Put at least plenty of floating plants with long roots (e.g. pistia), they'll create some cover and don't require any substrate or very bright light. You can also add branchy driftwood (like manzanita) and/or more plastic plants. Also gouramis don't like strong water currents - check this.

It is a bad idea to leave them like this for two months. This is a way too empty tank for gouramis.


----------



## BrynnaCC (Jan 5, 2014)

If you look at the RAOKs on this site there are some nice ones from generous people just for the price of shipping. Floating plants are cheap, and you can also find a ton of anacharis on Aquabid for about $20.


----------



## sohankpatel (Jul 10, 2015)

Should I just bring one back to my LFS, and then re-introduce another after I plant?


----------



## dpod (Sep 16, 2014)

sohankpatel said:


> Should I just bring one back to my LFS, and then re-introduce another after I plant?


Not a bad idea. if you can grab at least a handful of floating plants while you're there you'll make the other one much happier.


----------



## Diana (Jan 14, 2010)

Most fish are afraid of an open tank. In nature, they would hide under and among plants, roots, rocks and other things. In the open there are predators, and the fish stand out, so they pale out, lose color in an attempt to hide. 
With just a few hiding places they will hover at the bottom or behind that one plant. 
With a lot of hiding places, or a bank of plants across the back of the tank, the fish will feel that a good hiding place and safety is nearby, so they will be more willing to come into the open. With a dark substrate schooling fish will intensify their colors so they can communicate with the others. 

Gouramis are not social or schooling. Return one, and do not bring another one back. 

Gouramis are territorial, and will harass related species (Gouramis, Bettas). Some are even aggressive toward other species. I have heard of at least one of them being so aggressive he needed to be kept in a tank by himself. 

One per tank is reasonable, unless the tank is large (4' long minimum) and has lots of upper level plants or decor so they can set up territories. 

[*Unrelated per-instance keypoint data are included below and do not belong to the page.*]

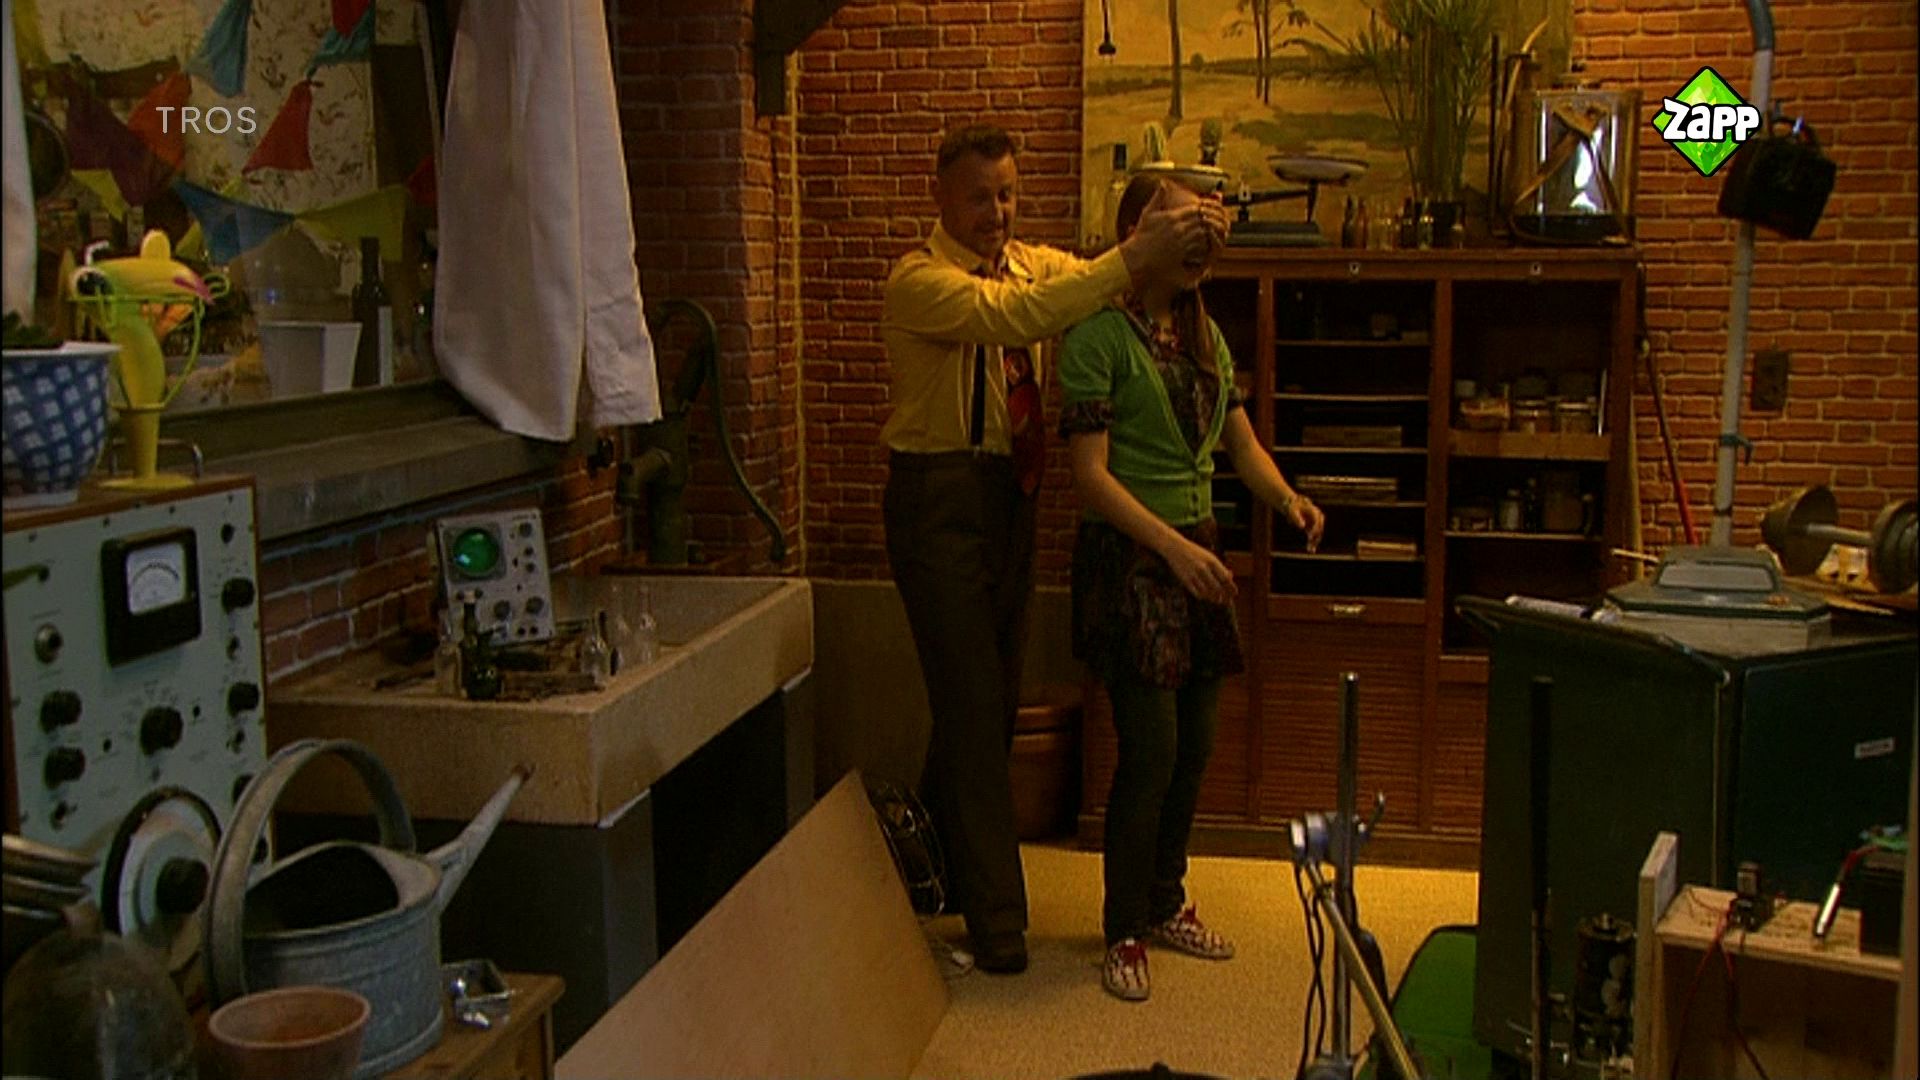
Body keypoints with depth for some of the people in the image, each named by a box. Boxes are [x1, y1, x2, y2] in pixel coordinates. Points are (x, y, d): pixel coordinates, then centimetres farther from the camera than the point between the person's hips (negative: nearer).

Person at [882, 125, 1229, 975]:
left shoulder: (1035, 263, 10)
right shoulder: (918, 280, -13)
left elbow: (1098, 284, -3)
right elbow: (1012, 315, -30)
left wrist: (1182, 238, -23)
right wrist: (1133, 259, -34)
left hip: (1011, 496, 7)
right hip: (939, 499, -7)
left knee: (993, 701, 15)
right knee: (972, 704, -4)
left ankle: (935, 860, 34)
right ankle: (995, 913, 5)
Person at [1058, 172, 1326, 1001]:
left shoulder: (1204, 334, 12)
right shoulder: (1099, 335, -12)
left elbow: (1241, 442, 13)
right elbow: (1091, 474, -16)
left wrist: (1286, 498, -8)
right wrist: (1173, 546, -24)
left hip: (1197, 552, 7)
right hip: (1130, 558, -7)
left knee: (1194, 747, 11)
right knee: (1151, 751, -7)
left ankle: (1165, 903, 28)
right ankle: (1124, 932, 9)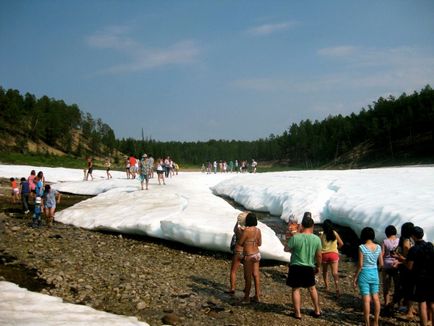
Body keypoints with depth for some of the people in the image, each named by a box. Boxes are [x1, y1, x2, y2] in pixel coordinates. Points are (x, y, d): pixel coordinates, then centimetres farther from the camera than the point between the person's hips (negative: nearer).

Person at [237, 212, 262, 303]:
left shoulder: (247, 230, -19)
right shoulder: (258, 230, 2)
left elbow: (240, 243, -13)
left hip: (249, 255, -7)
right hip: (257, 254, 7)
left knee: (248, 277, 1)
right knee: (256, 275, 13)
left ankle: (246, 297, 9)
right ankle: (257, 296, 21)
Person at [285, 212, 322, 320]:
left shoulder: (295, 237, -16)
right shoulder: (317, 239, -7)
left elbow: (286, 249, -3)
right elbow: (319, 255, 2)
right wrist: (318, 266, 18)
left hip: (296, 267, -3)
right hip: (309, 267, 3)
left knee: (296, 289, 8)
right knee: (312, 288, 20)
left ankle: (297, 313, 11)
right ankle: (317, 311, 29)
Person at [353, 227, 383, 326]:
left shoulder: (362, 247, -14)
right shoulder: (378, 247, -1)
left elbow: (360, 265, -14)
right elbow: (381, 264, 4)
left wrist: (355, 277, -5)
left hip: (364, 274, -5)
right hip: (375, 274, 5)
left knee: (366, 299, 0)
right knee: (376, 298, 13)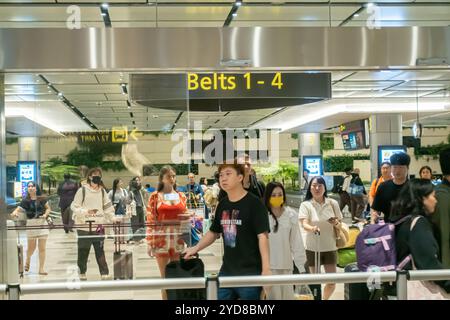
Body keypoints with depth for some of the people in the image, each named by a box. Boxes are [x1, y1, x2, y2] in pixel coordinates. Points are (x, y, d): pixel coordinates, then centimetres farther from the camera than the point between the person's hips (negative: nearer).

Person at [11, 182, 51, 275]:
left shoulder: (42, 199, 1)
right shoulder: (25, 201, -3)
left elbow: (48, 208, 13)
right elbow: (18, 209, -13)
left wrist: (46, 214, -5)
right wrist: (15, 213, -34)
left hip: (42, 224, 1)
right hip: (31, 225, -1)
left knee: (42, 248, 1)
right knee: (31, 247, 7)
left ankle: (41, 268, 10)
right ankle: (28, 260, 40)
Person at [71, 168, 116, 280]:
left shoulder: (102, 191, 9)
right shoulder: (82, 190, -3)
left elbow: (107, 206, 13)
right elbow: (74, 207, -4)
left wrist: (112, 217, -1)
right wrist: (86, 211, -18)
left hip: (98, 226, 2)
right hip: (84, 225, -2)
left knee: (100, 250, 0)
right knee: (83, 251, 7)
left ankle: (104, 273, 3)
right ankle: (82, 273, 22)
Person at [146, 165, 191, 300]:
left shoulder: (181, 196, 9)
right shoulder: (155, 196, -1)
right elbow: (150, 221, -3)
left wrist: (189, 217, -2)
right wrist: (149, 243, -7)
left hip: (178, 240, 3)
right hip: (161, 239, -3)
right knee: (165, 276, 3)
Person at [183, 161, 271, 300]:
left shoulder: (254, 203, -11)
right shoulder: (222, 204, 9)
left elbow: (262, 236, -15)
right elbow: (213, 232, 20)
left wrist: (266, 269, -21)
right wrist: (196, 248, 7)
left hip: (250, 272, -6)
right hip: (226, 271, 6)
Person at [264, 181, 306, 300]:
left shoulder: (291, 215, 3)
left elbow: (296, 242, 6)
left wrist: (301, 264, 5)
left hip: (286, 264, 3)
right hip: (268, 264, -3)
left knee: (288, 295, 6)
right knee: (274, 296, -2)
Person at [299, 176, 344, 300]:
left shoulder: (333, 203, 1)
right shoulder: (306, 205, -6)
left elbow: (340, 224, 9)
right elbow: (304, 224, -18)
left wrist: (336, 224, -15)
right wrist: (312, 228, -41)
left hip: (330, 247, 2)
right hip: (313, 248, -2)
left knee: (332, 282, 5)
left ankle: (325, 299, 33)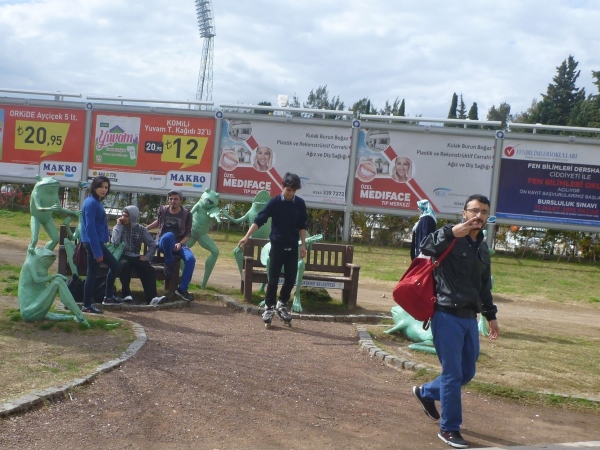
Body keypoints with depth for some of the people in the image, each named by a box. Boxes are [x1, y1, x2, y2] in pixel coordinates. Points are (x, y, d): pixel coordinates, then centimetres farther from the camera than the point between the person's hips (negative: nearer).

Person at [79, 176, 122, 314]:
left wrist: (99, 248, 17)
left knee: (115, 266, 17)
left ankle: (108, 297, 26)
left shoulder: (96, 202, 13)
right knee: (92, 273, -2)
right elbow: (90, 229, -22)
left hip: (97, 242, 10)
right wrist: (97, 251, -23)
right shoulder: (91, 203, -17)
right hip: (93, 243, -10)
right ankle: (87, 306, 7)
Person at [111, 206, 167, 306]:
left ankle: (151, 298, -36)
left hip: (136, 257, 2)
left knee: (150, 270, -25)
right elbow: (115, 242, -16)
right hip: (123, 256, -2)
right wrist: (118, 225, -11)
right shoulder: (118, 227, 3)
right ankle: (126, 294, -29)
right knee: (124, 264, -38)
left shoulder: (141, 229, 6)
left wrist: (147, 256, -6)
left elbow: (152, 244, 8)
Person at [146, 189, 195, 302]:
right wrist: (144, 229, 20)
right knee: (168, 235, -40)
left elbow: (188, 234, 0)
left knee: (191, 259, -29)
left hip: (179, 244, 1)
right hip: (163, 242, -1)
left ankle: (182, 288, -19)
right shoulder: (162, 210, 1)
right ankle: (169, 264, -17)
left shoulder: (186, 214, -3)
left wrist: (180, 243, -17)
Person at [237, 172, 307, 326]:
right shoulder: (274, 202, -9)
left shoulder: (300, 203, 1)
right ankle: (269, 307, 12)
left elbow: (302, 226, 9)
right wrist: (247, 236, -26)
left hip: (293, 247, 3)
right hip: (277, 245, -3)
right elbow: (259, 220, -16)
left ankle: (282, 304, 24)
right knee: (273, 279, 0)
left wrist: (303, 244, 5)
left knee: (291, 279, 5)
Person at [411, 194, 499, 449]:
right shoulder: (451, 238, -8)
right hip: (447, 316, -8)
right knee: (453, 374, -3)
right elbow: (425, 247, -30)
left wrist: (490, 315, 24)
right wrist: (451, 232, -41)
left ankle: (425, 393, 40)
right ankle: (449, 429, 11)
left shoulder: (483, 248, 15)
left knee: (467, 373, 17)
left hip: (470, 318, 8)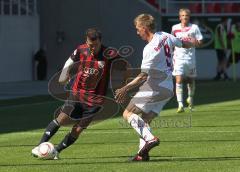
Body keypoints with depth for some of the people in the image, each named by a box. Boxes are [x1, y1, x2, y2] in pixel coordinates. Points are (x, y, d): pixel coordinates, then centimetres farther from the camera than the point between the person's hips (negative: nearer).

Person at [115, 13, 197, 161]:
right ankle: (143, 153, 5)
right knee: (145, 119, 13)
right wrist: (193, 43, 44)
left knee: (128, 113, -7)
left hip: (154, 87, -9)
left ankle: (150, 138, -23)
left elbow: (143, 76, -21)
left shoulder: (150, 49, -20)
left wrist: (126, 89, -20)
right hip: (168, 88, 9)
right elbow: (183, 43, 21)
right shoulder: (165, 36, 3)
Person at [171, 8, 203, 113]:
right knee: (179, 80, -14)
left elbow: (200, 43, -2)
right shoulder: (175, 28, 5)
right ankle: (180, 105, -17)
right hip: (178, 57, 0)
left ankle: (190, 98, 42)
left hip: (190, 57, 0)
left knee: (191, 80, 14)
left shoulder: (194, 28, -1)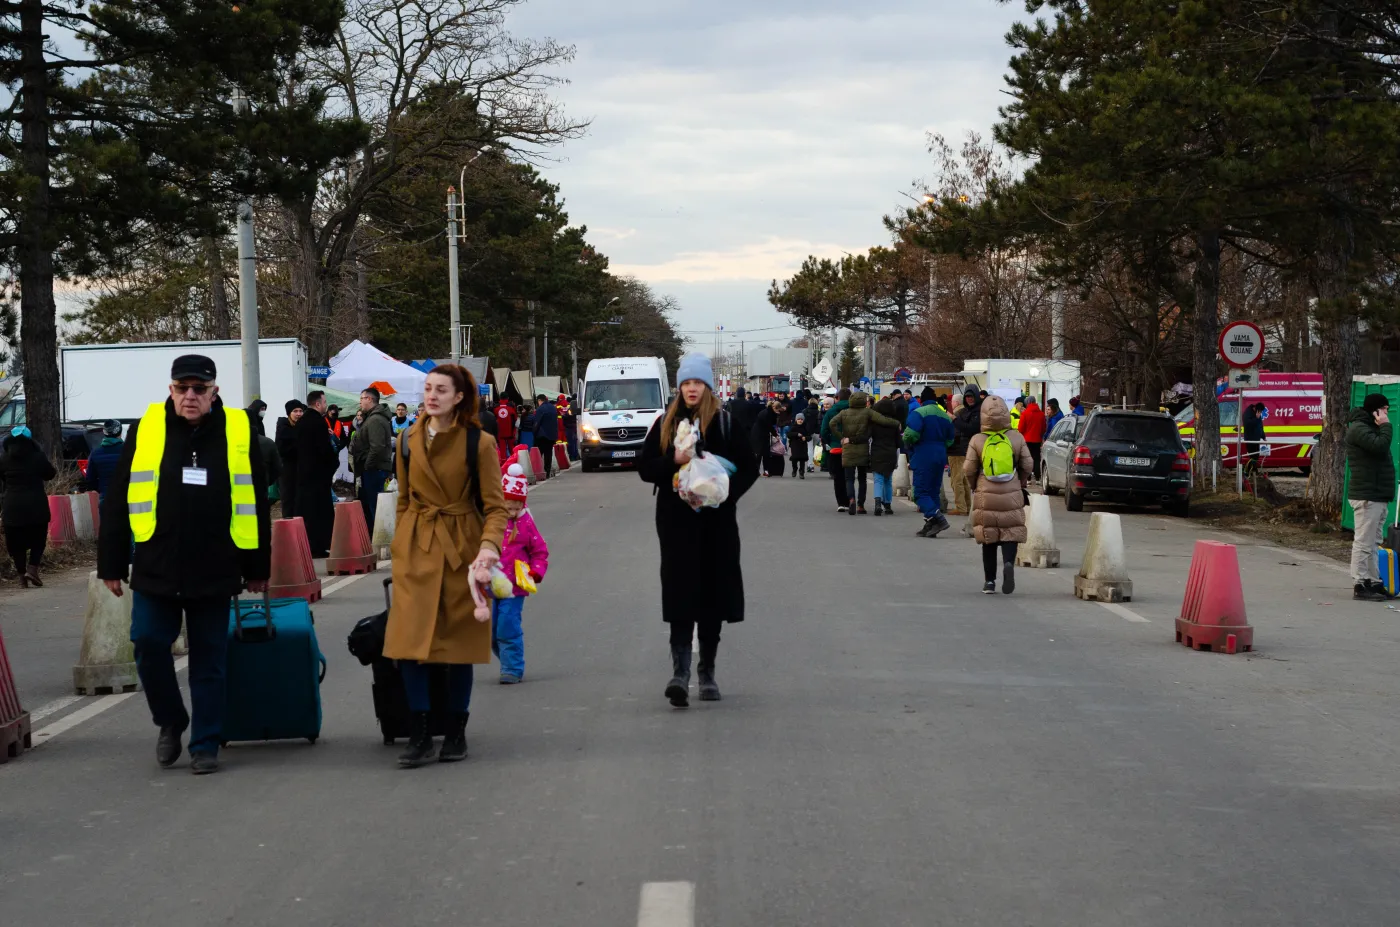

They are native to slow moving water with lots of plants, roots, overhanging shrubs and other things to define territory. 

Ditto the other comments about adding a lot more decor to the tank- driftwood, rocks, plants (even plastic plants). 
You can begin trying to lay out the decor, and try different arrangements. Take advantage of the RAOK offers for free plants, or almost free (just pay shipping on many of these offers). 
Java fern gets large enough to look really good in this tank, and is generally grown tied to some wood, so it will be in the middle to upper part of the tank. This will help with the Gourami's need for a place to be safe, and the other fishes' need for a hiding place.


----------



## sohankpatel (Jul 10, 2015)

I think the reason the guy at my lfs said to get gouramis was because he thought I had already planted the tank

Bump: How can I get to the RAOK section?


----------



## goatnad (Aug 13, 2015)

Go to the planted tank forum then scroll down a bit and choose wtb/raok section.


----------



## sohankpatel (Jul 10, 2015)

Well, this thread is useless now, i found one of the gouramis dead on the bottom, i think the other killed him, i was going to bring them back today


----------



## goatnad (Aug 13, 2015)

Take this as a lesson learned. Research your fish and its needs before you purchase one. Also get more plants and decor in your tank before you buy more fish.


----------